• [Excerpted data]:
----------

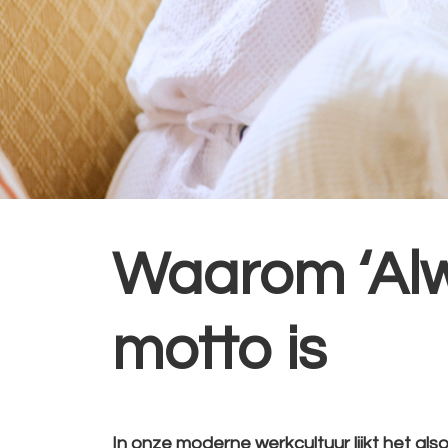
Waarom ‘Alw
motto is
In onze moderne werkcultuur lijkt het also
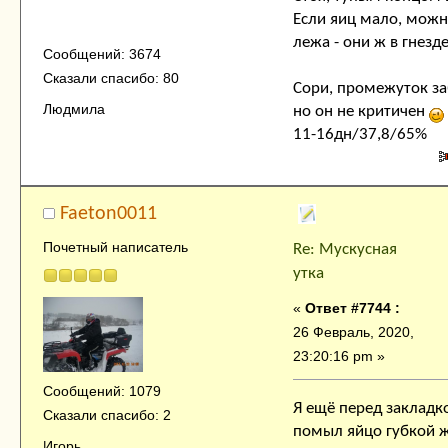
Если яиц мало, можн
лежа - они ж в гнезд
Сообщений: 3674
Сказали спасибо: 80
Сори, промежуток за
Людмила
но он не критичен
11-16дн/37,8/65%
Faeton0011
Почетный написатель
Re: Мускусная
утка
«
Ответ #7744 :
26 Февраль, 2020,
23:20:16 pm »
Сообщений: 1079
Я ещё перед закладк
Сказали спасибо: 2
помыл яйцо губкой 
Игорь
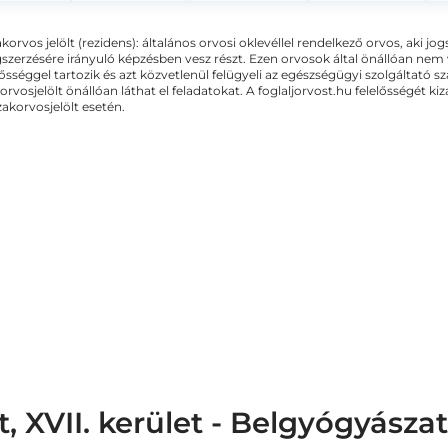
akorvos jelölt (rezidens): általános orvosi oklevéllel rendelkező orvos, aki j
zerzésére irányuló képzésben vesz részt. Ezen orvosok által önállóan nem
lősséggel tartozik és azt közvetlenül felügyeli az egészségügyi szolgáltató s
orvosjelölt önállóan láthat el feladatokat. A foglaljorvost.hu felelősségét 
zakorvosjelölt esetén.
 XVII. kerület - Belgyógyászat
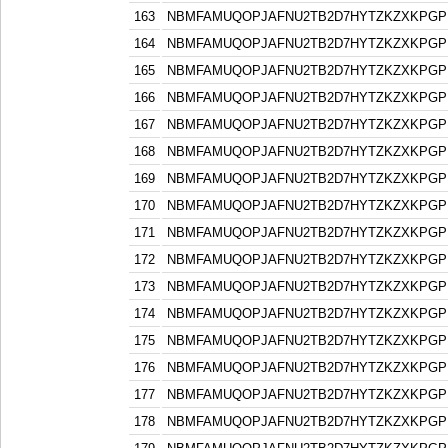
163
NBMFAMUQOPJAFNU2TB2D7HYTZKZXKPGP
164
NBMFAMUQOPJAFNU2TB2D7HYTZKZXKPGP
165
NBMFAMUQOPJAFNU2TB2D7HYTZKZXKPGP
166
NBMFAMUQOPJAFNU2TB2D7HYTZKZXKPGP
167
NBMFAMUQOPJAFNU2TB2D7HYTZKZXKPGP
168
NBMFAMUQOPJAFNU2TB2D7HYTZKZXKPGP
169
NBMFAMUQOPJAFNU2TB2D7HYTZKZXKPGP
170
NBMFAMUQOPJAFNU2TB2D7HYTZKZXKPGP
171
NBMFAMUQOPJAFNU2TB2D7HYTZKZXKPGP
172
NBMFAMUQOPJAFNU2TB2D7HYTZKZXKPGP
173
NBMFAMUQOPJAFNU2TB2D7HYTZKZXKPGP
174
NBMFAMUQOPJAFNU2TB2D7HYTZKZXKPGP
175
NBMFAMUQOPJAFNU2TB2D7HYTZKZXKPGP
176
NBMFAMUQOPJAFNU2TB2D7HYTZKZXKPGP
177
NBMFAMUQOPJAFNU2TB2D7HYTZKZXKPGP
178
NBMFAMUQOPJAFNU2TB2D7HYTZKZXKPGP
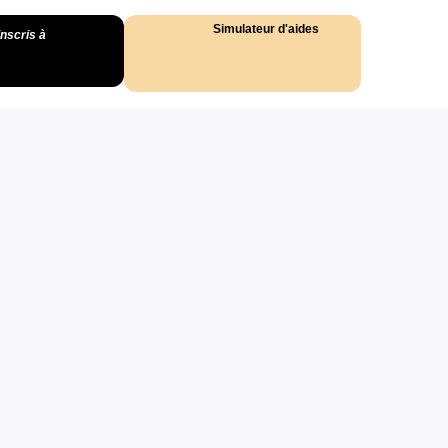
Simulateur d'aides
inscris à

----------

• [Exercise brief]:
The answer should match the material exactly, with every picture removed.

• [Your solution]:
Waarom ‘Alw
motto is
In onze moderne werkcultuur lijkt het also
Если яиц мало, можн
лежа - они ж в гнезд
Сообщений: 3674
Сказали спасибо: 80
Сори, промежуток за
Людмила
но он не критичен
11-16дн/37,8/65%
Faeton0011
Почетный написатель
Re: Мускусная
утка
«
Ответ #7744 :
26 Февраль, 2020,
23:20:16 pm »
Сообщений: 1079
Я ещё перед закладк
Сказали спасибо: 2
помыл яйцо губкой 
Игорь
akorvos jelölt (rezidens): általános orvosi oklevéllel rendelkező orvos, aki j
zerzésére irányuló képzésben vesz részt. Ezen orvosok által önállóan nem
lősséggel tartozik és azt közvetlenül felügyeli az egészségügyi szolgáltató s
orvosjelölt önállóan láthat el feladatokat. A foglaljorvost.hu felelősségét 
zakorvosjelölt esetén.
 XVII. kerület - Belgyógyászat
163
NBMFAMUQOPJAFNU2TB2D7HYTZKZXKPGP
164
NBMFAMUQOPJAFNU2TB2D7HYTZKZXKPGP
165
NBMFAMUQOPJAFNU2TB2D7HYTZKZXKPGP
166
NBMFAMUQOPJAFNU2TB2D7HYTZKZXKPGP
167
NBMFAMUQOPJAFNU2TB2D7HYTZKZXKPGP
168
NBMFAMUQOPJAFNU2TB2D7HYTZKZXKPGP
169
NBMFAMUQOPJAFNU2TB2D7HYTZKZXKPGP
170
NBMFAMUQOPJAFNU2TB2D7HYTZKZXKPGP
171
NBMFAMUQOPJAFNU2TB2D7HYTZKZXKPGP
172
NBMFAMUQOPJAFNU2TB2D7HYTZKZXKPGP
173
NBMFAMUQOPJAFNU2TB2D7HYTZKZXKPGP
174
NBMFAMUQOPJAFNU2TB2D7HYTZKZXKPGP
175
NBMFAMUQOPJAFNU2TB2D7HYTZKZXKPGP
176
NBMFAMUQOPJAFNU2TB2D7HYTZKZXKPGP
177
NBMFAMUQOPJAFNU2TB2D7HYTZKZXKPGP
178
NBMFAMUQOPJAFNU2TB2D7HYTZKZXKPGP
Simulateur d'aides
inscris à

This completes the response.